[Supplied records]
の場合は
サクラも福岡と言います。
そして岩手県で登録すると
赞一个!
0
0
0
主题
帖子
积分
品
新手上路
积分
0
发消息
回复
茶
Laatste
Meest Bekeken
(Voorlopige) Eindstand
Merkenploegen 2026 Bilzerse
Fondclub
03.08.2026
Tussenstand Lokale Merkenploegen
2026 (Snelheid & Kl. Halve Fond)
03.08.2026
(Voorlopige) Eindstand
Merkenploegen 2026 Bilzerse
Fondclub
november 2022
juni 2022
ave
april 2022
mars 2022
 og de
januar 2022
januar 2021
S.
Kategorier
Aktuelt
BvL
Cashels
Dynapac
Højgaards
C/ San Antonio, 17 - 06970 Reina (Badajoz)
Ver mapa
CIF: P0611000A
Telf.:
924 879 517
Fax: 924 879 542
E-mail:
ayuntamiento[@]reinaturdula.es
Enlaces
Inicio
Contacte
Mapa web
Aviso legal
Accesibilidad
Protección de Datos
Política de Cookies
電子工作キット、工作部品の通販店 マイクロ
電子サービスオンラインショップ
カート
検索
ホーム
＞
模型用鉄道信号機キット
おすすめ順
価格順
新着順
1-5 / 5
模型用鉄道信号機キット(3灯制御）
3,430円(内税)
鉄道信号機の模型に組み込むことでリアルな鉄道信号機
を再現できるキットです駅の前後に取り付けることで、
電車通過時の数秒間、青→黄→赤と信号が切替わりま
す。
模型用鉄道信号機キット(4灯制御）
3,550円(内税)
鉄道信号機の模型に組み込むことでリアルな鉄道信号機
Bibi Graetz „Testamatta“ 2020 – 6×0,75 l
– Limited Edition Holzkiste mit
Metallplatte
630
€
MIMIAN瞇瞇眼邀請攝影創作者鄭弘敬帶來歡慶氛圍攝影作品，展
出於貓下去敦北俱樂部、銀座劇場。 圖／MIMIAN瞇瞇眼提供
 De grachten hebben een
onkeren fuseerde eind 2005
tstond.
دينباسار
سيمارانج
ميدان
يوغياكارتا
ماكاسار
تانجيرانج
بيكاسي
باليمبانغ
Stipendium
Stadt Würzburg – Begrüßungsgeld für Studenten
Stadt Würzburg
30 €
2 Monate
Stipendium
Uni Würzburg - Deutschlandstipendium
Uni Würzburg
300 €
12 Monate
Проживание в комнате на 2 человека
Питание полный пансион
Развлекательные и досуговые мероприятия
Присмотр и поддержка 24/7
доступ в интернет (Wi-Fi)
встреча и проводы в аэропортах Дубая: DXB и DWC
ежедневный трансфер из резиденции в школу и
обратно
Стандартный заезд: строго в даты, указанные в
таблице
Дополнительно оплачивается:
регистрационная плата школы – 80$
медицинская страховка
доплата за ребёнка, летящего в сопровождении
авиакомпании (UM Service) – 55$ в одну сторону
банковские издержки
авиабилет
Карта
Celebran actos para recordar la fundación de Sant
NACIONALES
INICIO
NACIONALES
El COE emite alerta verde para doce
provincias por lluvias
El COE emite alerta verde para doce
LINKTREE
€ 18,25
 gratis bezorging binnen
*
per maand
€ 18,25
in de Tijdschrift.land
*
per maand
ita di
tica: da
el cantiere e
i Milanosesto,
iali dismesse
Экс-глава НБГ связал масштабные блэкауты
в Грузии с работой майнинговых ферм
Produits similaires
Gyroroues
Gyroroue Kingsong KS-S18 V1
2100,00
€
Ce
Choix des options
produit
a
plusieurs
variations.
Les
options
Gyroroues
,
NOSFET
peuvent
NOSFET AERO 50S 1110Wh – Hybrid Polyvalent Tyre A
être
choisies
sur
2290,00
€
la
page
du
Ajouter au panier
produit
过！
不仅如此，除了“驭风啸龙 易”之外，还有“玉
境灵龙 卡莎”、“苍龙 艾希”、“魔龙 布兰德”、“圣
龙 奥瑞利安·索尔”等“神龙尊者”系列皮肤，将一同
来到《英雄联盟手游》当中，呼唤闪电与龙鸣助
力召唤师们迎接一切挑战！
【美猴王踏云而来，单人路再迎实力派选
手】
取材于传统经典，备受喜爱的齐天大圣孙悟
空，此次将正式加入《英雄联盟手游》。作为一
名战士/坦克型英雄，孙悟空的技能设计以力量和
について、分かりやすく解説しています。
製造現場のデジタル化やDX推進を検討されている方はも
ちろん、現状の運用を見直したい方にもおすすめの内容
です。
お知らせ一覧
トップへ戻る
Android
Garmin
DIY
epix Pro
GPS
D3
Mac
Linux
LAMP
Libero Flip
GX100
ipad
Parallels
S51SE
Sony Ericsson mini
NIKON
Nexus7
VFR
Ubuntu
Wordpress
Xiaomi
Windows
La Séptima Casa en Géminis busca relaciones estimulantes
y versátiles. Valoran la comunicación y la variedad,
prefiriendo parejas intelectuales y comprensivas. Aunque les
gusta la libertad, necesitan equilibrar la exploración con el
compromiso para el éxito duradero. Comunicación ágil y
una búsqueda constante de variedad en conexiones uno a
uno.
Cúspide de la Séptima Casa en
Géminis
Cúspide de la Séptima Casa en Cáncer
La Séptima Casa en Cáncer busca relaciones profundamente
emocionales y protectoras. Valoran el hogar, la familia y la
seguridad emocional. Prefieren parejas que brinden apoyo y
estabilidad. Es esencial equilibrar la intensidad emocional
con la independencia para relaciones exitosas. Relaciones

[Exercise instructions] Tell how many lines of the listing include the word "Valoran"; the number alone is the answer.

[Response to this task] 2